Thursday, March 30, 2006

Paul Kimball and I are having a friendly showdown over the relative merits of the Extraterrestrial Hypothesis and my idea that some "aliens" might not be as alien as they seem. He has excellent points, too. (He's wrong, of course, but excellent points nonetheless . . .)

See his latest post:

EDH vs. ETH

To me, the people who seem to gravitate to the EDH are motivated by an inability to comprehend why an ET race would behave in the manner that some seem to, according to reports. Assuming those reports are true (a big assumption, but...), all I can say is "so, what makes it unlikely that they are ET?" After all, we know nothing about how an ET civilization would be structured - their social order, their behaviour, their concept of morality (if they even have one), their beliefs, etc. To assume that they would behave anything like us is the height of cultural hubris.


(By the way, readers of Paul's blog may be wondering just what the hell I have in common with Gillian Anderson, Scarlett Johansson, Natalie Portman, and Jeri Ryan. For that matter, so am I. The mystery uravels, appropriately, on April Fools Day.)

5 comments:

Paul Kimball said...

What you have in common?

Hmm... is that what it's all about, Alfie?

:-)

Paul

JohnFen said...

Interesting. To me, latching so strongly onto the ETH is an artifact of cultural hubris.

I don't gravitate to the EDH because I can't imagine why ETs would behave in the way they do at all. In fact, the dramatic similarity between ETs and humans makes me suspicious of the ETH.

The reason that I don't place the ETH at the top of my list is simple: I have seen little or no good evidence to support it that doesn't also support other, simpler, explanations -- and sometimes supports them better. I have, however, personally seen strong (albeit subjective) evidence that supports the EDH.

JohnFen said...

Actually, I misspoke: I don't buy the EDH any more than the ETH -- I lean toward the notion that "aliens" are real, physical beings that have been around for a very, very long time, living among and around humans.

razorsmile said...

The anthropic principle is the height of cultural hubris.

Ray Palm (Ray X) said...

Mac:

When it comes to UFOS/ETs, why does One Answer Fits All? It's like that stupid concept they tried to foist on consumers years ago with clothing: One Size Fits All. Like one wag observed, One Size Fits No One.
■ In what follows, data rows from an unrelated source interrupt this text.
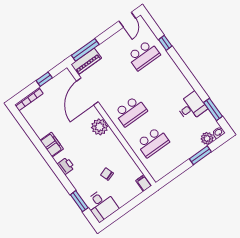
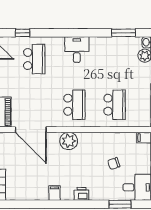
window: (165, 43) -> (23, 33), moved
desk: (192, 107) -> (77, 50), moved
filing cabinet: (52, 145) -> (54, 193), width x0.50

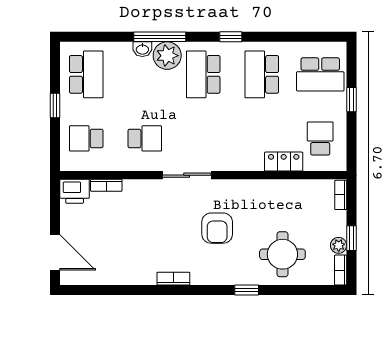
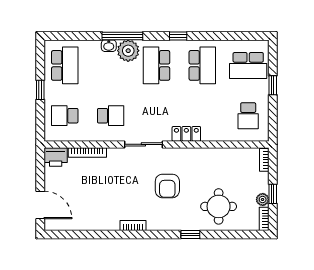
school desk: (262, 74) -> (202, 65), turned 180
school desk: (320, 138) -> (248, 116), turned 180
locker: (284, 162) -> (186, 134), moved
bookcase: (106, 185) -> (87, 152), width x1.56

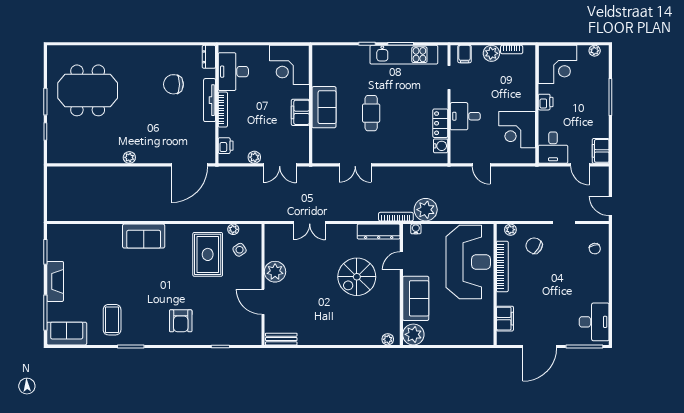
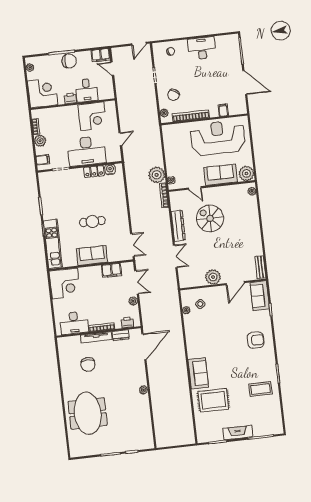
kitchen unit: (404, 55) -> (53, 244), moved
dresser: (209, 57) -> (121, 335), moved
meeting table: (88, 90) -> (88, 413), moved
chair: (598, 106) -> (69, 61), added
filing cabinet: (300, 112) -> (112, 270), moved
desk: (465, 116) -> (87, 151), width x1.87, depth x1.30
desk: (553, 148) -> (87, 90), moved, turned 90
door: (189, 165) -> (144, 347), hinge flipped
double door: (355, 165) -> (132, 245), moved
door: (580, 165) -> (112, 69), swing flipped
dresser: (379, 232) -> (178, 226), moved
rug: (208, 254) -> (213, 400), moved
reception desk: (468, 262) -> (218, 138), moved
spiral stairs: (357, 277) -> (210, 218), turned 180
filing cabinet: (505, 319) -> (223, 110), width x0.50
desk: (594, 322) -> (202, 48), moved
sofa: (67, 334) -> (260, 296), moved

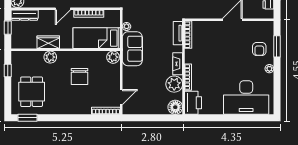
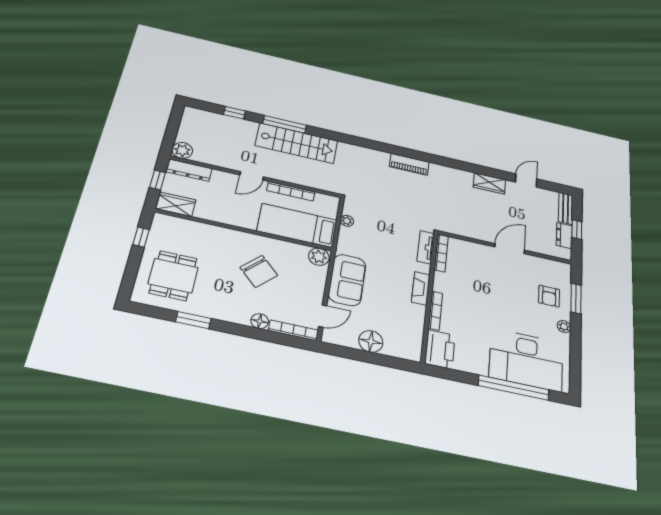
wardrobe: (48, 42) -> (176, 204), moved
sofa: (132, 49) -> (347, 280), moved
plant: (50, 57) -> (217, 234), removed
chair: (79, 76) -> (259, 271), turned -45
plant: (174, 84) -> (412, 316), removed
floor lamp: (175, 107) -> (371, 341), moved
floor lamp: (86, 109) -> (260, 321), added
window: (27, 118) -> (193, 320), moved
window: (239, 118) -> (514, 388), added

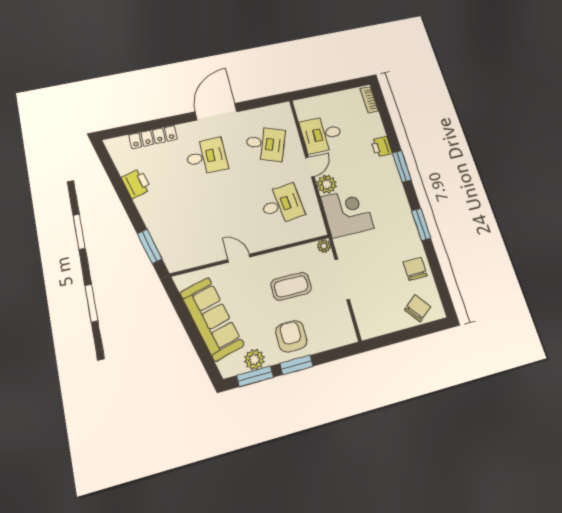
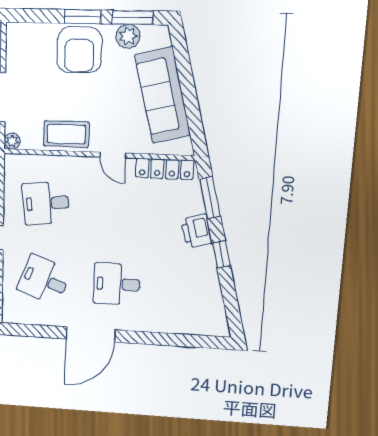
locker: (153, 137) -> (165, 169), moved, turned 180
printer: (136, 184) -> (197, 231), moved
window: (128, 203) -> (221, 254), added
coffee table: (291, 286) -> (66, 134), moved
armchair: (291, 336) -> (79, 50), width x1.36, depth x1.36

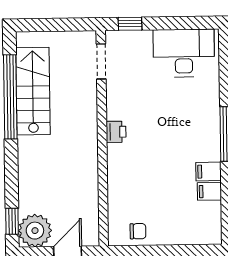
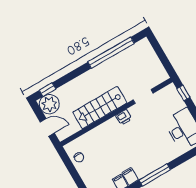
doorway: (101, 61) -> (143, 97), moved
stairs: (33, 91) -> (100, 108), moved, turned 180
Why not overlapping explanations? Isn't it possible that there's more than one cause for events that appear to be the same? For example, maybe there are extraterrestrial objects in our skies and sometimes the government allows the stories of such sightings to cover up test flights of experimental aircraft. So a weird nocturnal light could be an ET probe or a new top-secret aircraft. Maybe it's a natural phenomenon like the northern lights, but more isolated and rare. (Nocturnal ball lightning.) Or just an advertising blimp seen at a deceptive angle. Why pigeonhole every event into one tidy explanation?

I think the word "unidentified" in UFO should be stressed.